Deux ans plus tard, Cimino signera « La porte du Paradis » qui sera d’une certaine façon son voyage au bout de l’enfer. Cette fresque grandiose, démesurée de puissance visuelle et dotée d’un budget hors du commun à cette époque, s’en prend au mythe fondateur de la Nation. Il relate le massacre d’immigrants d’Europe de l’Est en 1890 dans le Wyoming par de riches fermiers, lesquels sont soutenus par le gouvernement américain. Le portrait est amer, sans concession et pose la question : qu’est-ce que l’Amérique ?

Le film est un désastre financier, coule la United Artists et met Cimino au ban des Studios. Lors de sa sortie en 1980, les Etats-Unis ont changé, cherchent à oublier leur traumatisante guerre du Viêtnam + la démission de leur président Nixon, et quêtent cette puissance qu’ils trouvent enfin dans « Star Wars » – puissance personnifiée par ailleurs par le nouveau Président, Ronald Reagan, élu en 1981, qui redorera le blason de la grande République Américaine.

Cimino ne se remettra jamais de cette blessure même si « La porte du Paradis » sera réhabilité ces dernières années, notamment en France, et considéré comme l’un des plus grands films de l’Histoire (avec « Voyage au bout de l’enfer »).

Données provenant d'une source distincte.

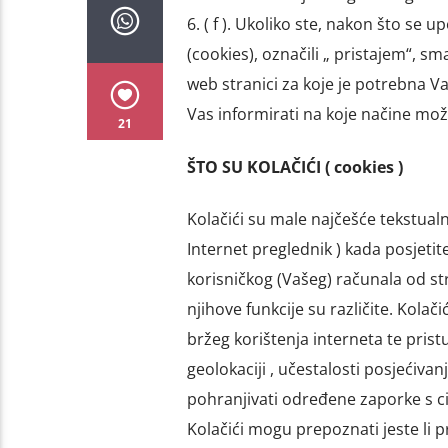
6. ( f ). Ukoliko ste, nakon što se 
(cookies), označili „ pristajem“, s
web stranici za koje je potrebna 
Vas informirati na koje načine možete
21
ŠTO SU KOLAČIĆI ( cookies )
Kolačići su male najčešće tekstual
Internet preglednik ) kada posjet
korisničkog (Vašeg) računala od str
njihove funkcije su različite. Kolač
bržeg korištenja interneta te pris
geolokaciji , učestalosti posjećiva
pohranjivati određene zaporke s c
Kolačići mogu prepoznati jeste li prv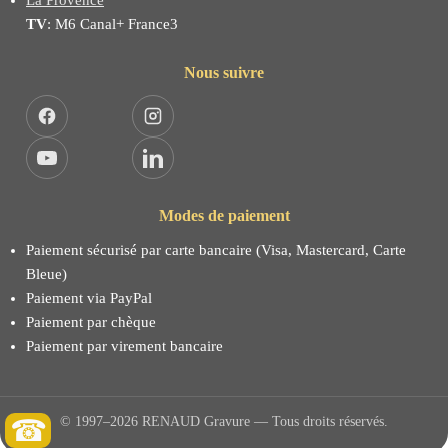
TV
: M6 Canal+ France3
Nous suivre
Facebook
Instagram
YouTube
LinkedIn
Modes de paiement
Paiement sécurisé par carte bancaire (Visa, Mastercard, Carte
Bleue)
Paiement via PayPal
Paiement par chèque
Paiement par virement bancaire
© 1997–2026 RENAUD Gravure — Tous droits réservés.
☎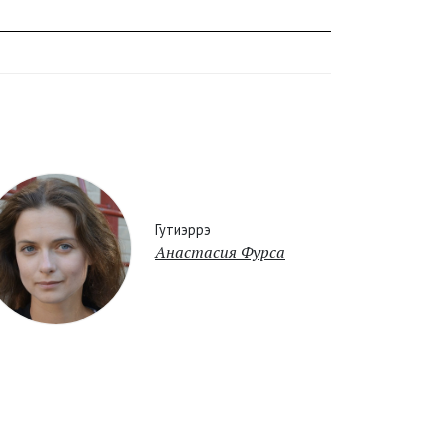
Гутиэррэ
Анастасия Фурса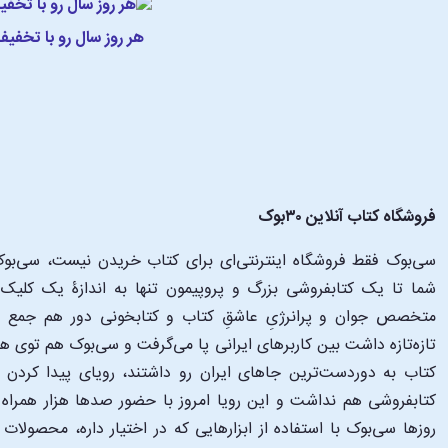
هر روز سال رو با تخفی
فروشگاه کتاب آنلاین ۳۰بوک
سی‌بوک فقط فروشگاه اینترنتی‌ای برای کتاب خریدن نیست، سی‌بوک 
متخصص جوان و پرانرژیِ عاشقِ کتاب و کتابخونی دور هم جمع شدن
تازه‌تازه داشت بین کاربرهای ایرانی پا می‌گرفت و سی‌بوک هم توی 
کتاب به دوردست‌ترین جاهای ایران رو داشتند، رویای پیدا کرد
کتابفروشی هم نداشت و این رویا امروز با حضور صدها هزار همراه و
‌روزها سی‌بوک با استفاده از ابزارهایی که در اختیار داره، محصولات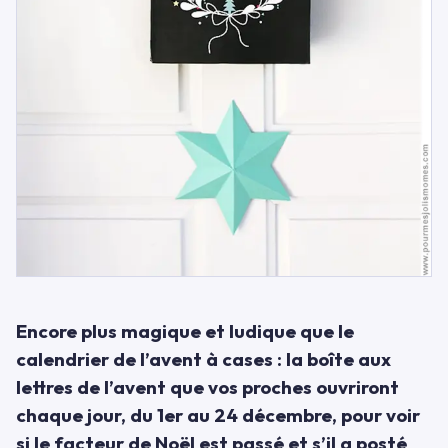
Encore plus magique et ludique que le
calendrier de l’avent à cases : la boîte aux
lettres de l’avent que vos proches ouvriront
chaque jour, du 1er au 24 décembre, pour voir
si le facteur de Noël est passé et s’il a posté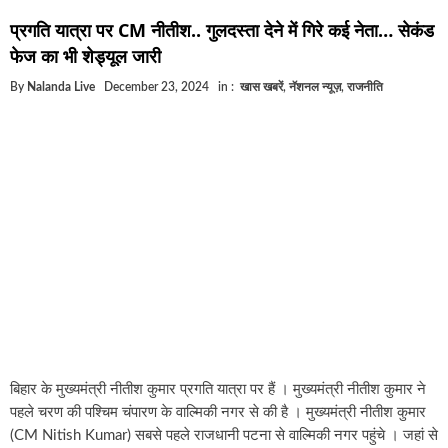
घूसखोर अफसरों पर एक्शन.. दो-दो अफसर घूस लेते गिरफ्तार
प्रगति यात्रा पर CM नीतीश.. गुलदस्ता देने में गिरे कई नेता… सेकंड
बिहार में एक और सिक्स लेन की मंजूरी.. जानिए किन-किन जिलों से गुजरेग
फेज का भी शेड्यूल जारी
क्रिकेटर ईशान किशन की शादी फिक्स, गर्लफ्रेंड से होगी शादी.. ईशान के गर्
By
Nalanda Live
December 23, 2024
in :
खास खबरें
,
नॅशनल न्यूज़
,
राजनीति
बिहारवासियों के लिए खुशखबरी.. बिहटा से भी बड़ा बनेगा एयरपोर्ट .. जानिए
साइबर ठगी गिरोह का भंडोफोड़.. 5 बदमाश गिरफ्तार.. कहीं आप भी तो नहीं 
बिहार सरकार का बड़ा फैसला, ऑटो-बस में अश्लील गाने बजाया तो..
नालंदा में विजिलेंस की बड़ी कार्रवाई, घूसखोर अफसर गिरफ्तार.. जानिए पू
बिहार के मुख्यमंत्री नीतीश कुमार प्रगति यात्रा पर हैं । मुख्यमंत्री नीतीश कुमार ने
पहले चरण की पश्चिम चंपारण के वाल्मिकी नगर से की है । मुख्यमंत्री नीतीश कुमार
(CM Nitish Kumar) सबसे पहले राजधानी पटना से वाल्मिकी नगर पहुंचे । जहां से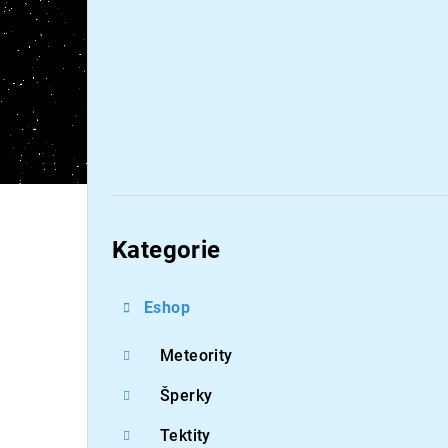
Přeskočit
kategorie
Kategorie
Eshop
Meteority
Šperky
Tektity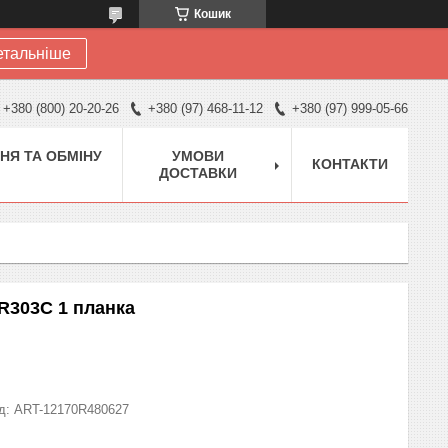
Кошик
етальніше
+380 (800) 20-20-26
+380 (97) 468-11-12
+380 (97) 999-05-66
НЯ ТА ОБМІНУ
УМОВИ
КОНТАКТИ
ДОСТАВКИ
R303C 1 планка
д:
ART-12170R480627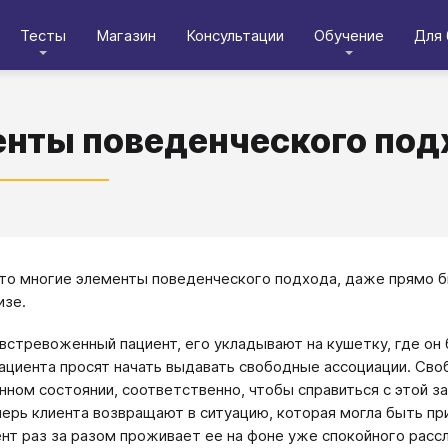
Тесты
Магазин
Консультации
Обучение
Для 
нты поведенческого подх
то многие элементы поведенческого подхода, даже прямо 
изе.
встревоженный пациент, его укладывают на кушетку, где он 
ациента просят начать выдавать свободные ассоциации. Св
нном состоянии, соответственно, чтобы справиться с этой з
перь клиента возвращают в ситуацию, которая могла быть при
иент раз за разом проживает ее на фоне уже спокойного расс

Renaissance avec Mickey Rourke 

Son dernier grand film sera réalisé en 1985. C’est « L’année du dragon », avec Mickey Rourke dans le rôle d’un policier d’origine polonaise, vétéran de la guerre du Viêt-Nam, balançant entre racisme et idéalisme politique déçu. Le personnage que joue Rourke est une version vieillie et absolutiste de ce que serait devenu le personnage de de Niro dans « Voyage au bout de l’enfer ».

Le pays de l’oncle Sam que dépeignait John Ford dans ses westerns était une idée à laquelle toutes les communautés ethniques pouvaient se rallier. La grandeur de Cimino est d’avoir su dialoguer avec le monde Fordien, de s’en réapproprier la thématique, sauf que les conclusions ne sont les plus mêmes. La dimension idéaliste en a pris un coup dans l’aile, et en grand peintre de son pays, Cimino a su en souligner les failles, les violences et les grands conflits intercommunautaires.

En deux, trois films, ce créateur génial a bouleversé les codes et les standards du cinéma pour imposer une vision forte, reflet à la fois juste et trouble de celle qu’il aimait plus que tout : l’Amérique.